In 1938, Technicolor founder Herbert Kalmus spoke about the history of color in film: Technicolor Adventures in Cinemaland
(via Sound and Color). It was intriguing, although unsurprising, to read of the many technical hurdles to introducing color in film; however, I had never realized that were objections by some to the aesthetic value of color.

When Douglas Fairbanks sought to film The Black Pirate in color, he spoke about the resistance in the industry to this new technology: “This ingredient has been tried and rejoined countless times. It has always met overwhelming objections. Not only has the process of color motion picture photography never been properly developed, but there has been a grave doubt whether, even properly developed, it could be applied without detracting more than it added to the motion picture technic. The argument has been that it would tire and distract the eye, take attention from acting and facial expression, blur and confuse the action. In short it has been felt that it would militate against the simplicity and directness which motion pictures derive from the unobtrusive black and white. These conventional doubts have been entertained, I think, because, no one has taken the trouble to dissipate them. A similar objection was raised, no doubt, when the innovation of scenery was introduced on the English stage-that it would distract attention from the actors. Personally I could not imagine piracy without color….” Later when Technicolor had significantly advanced the process of shooting and developing color films, they sought to try it with cartoons and “were told cartoons were good enough in black and white.”

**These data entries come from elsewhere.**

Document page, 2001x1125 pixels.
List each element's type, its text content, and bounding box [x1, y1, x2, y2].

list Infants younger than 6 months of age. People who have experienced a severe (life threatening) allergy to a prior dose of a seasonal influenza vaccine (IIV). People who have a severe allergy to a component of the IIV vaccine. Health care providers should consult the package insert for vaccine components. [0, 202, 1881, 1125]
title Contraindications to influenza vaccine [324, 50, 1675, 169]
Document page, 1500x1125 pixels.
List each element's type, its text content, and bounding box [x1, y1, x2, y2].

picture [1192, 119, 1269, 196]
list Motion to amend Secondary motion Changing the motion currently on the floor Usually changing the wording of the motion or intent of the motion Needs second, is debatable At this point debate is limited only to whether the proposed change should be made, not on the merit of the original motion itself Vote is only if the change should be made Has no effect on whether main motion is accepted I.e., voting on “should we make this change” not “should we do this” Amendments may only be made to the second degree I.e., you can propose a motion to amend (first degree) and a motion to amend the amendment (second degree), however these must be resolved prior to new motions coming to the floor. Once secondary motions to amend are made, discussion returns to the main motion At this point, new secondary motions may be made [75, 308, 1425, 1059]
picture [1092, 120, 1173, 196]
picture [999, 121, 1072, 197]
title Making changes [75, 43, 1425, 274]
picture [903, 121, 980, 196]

Eventually, of course, they found success with color. Yet despite box office success, studios were still wary of the increase in cost. Kalmus would tell producers: “‘You have all seen Disney’s Funny Bunnies; you remember the huge rainbow circling across the screen to the ground and you remember the Funny Bunnies drawing the color of the rainbow into their paint pails and splashing the Easter eggs. You all admit that it was marvelous entertainment. Now I will ask you how much more did it cost Mr. Disney to produce that entertainment in color than it would have in black and white?’ The answer is; of course, that it could not be done at any cost in black and white.”

The technology was new, but so was the whole concept of color in movies. Technicolor provided not only the mechanical service of providing cameras and printing, but also trained cameramen in lighting and consulted in “color control”, which included deciding color composition of sets, choosing materials and costumes, and even the detailed advanced planning by “writing a color score after the manner in which the musical score is written.”

Kalmus makes a good point that applies to any new technology — it needs to go beyond novelty and really support the whatever endeavor it is applied to. “In the last analysis we are creating and selling entertainment. The play is the thing. You cannot make a poor story good by sound, by color, or by any other device or embellishment. But you can make a good story better.”